Text shown section start

If you’re a homesteader or know one, you’d be aware of the amount of importance they assign to self-sufficiency. Not only that but, subsistence agriculture, preserving food items, and small-scale production of craftwork, clothing, and other textiles are everyday tasks for them- somewhat of a hobby turned into a full-fledged lifestyle.

From this need to be constantly self-sufficient, homesteaders are known to utilize every single thing in the kitchen- and that includes seeds of stone fruits, out of which tasty syrups, glazes, and jams can be made.

 home-made jam

What are Stone Fruits?

Stone fruits, sometimes referred to as drupes, are virtually fruits that have a pit or seed inside them, surrounded by a fleshy and sweet outer area inside the peel. The “stone” part of the name comes from the seed.

Text shown section end
Supplied entries section start

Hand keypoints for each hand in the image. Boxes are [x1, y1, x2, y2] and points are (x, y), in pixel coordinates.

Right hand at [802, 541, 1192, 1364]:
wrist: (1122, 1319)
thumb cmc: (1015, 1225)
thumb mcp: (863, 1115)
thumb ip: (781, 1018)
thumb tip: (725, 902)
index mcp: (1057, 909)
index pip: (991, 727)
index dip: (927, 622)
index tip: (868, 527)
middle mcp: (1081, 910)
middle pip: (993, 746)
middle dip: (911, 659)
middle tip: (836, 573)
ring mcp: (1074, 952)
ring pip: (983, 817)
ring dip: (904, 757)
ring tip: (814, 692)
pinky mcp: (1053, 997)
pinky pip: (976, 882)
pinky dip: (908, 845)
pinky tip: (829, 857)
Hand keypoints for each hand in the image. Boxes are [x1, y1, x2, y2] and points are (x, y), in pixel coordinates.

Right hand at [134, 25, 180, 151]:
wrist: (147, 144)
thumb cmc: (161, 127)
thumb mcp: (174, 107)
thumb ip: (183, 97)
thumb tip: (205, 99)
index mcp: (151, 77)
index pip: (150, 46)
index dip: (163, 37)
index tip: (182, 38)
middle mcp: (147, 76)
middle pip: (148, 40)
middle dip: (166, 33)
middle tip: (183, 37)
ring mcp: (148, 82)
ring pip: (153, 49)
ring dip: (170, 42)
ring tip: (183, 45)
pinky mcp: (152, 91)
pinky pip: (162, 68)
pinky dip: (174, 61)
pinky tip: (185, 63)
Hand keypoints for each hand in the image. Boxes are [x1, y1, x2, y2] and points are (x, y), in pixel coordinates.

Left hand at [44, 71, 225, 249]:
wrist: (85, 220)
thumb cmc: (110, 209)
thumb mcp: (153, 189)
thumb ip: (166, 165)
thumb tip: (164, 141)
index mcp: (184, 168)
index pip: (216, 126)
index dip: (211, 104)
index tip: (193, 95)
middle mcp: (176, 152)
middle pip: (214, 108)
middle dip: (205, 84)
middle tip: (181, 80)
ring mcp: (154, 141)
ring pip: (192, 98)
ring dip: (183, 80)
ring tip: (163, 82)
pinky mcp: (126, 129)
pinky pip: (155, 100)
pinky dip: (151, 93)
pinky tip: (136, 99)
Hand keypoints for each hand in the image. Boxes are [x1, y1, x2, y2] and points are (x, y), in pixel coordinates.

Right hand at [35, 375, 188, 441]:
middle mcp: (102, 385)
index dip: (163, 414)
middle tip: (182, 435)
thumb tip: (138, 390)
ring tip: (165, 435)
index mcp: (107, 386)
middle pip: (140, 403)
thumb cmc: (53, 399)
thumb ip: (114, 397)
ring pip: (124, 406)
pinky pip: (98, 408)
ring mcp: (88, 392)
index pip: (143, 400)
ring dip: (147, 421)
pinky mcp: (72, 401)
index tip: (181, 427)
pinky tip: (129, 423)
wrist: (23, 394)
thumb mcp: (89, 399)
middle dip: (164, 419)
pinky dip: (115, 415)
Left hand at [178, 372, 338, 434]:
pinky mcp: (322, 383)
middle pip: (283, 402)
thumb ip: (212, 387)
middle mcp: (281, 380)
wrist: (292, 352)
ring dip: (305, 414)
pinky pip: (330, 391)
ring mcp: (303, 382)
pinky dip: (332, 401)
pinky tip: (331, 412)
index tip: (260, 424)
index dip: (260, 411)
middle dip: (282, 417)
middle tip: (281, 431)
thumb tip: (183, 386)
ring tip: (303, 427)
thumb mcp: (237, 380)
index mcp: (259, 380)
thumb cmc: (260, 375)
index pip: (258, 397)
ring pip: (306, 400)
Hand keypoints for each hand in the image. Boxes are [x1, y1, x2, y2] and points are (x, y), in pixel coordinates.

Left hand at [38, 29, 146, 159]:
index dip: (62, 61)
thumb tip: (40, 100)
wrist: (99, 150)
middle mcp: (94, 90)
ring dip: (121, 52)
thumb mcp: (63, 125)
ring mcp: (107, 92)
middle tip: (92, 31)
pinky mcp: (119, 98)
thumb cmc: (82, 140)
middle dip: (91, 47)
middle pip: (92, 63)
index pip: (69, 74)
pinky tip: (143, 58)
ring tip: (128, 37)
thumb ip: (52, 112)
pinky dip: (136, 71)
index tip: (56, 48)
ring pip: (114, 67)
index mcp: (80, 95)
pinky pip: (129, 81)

Supplied entries section end

Exercise:
Write out the passage on homesteading and stone fruits word for word, starting at the words "From this need" and stopping after "can be made.".

Answer for this exercise:
From this need to be constantly self-sufficient, homesteaders are known to utilize every single thing in the kitchen- and that includes seeds of stone fruits, out of which tasty syrups, glazes, and jams can be made.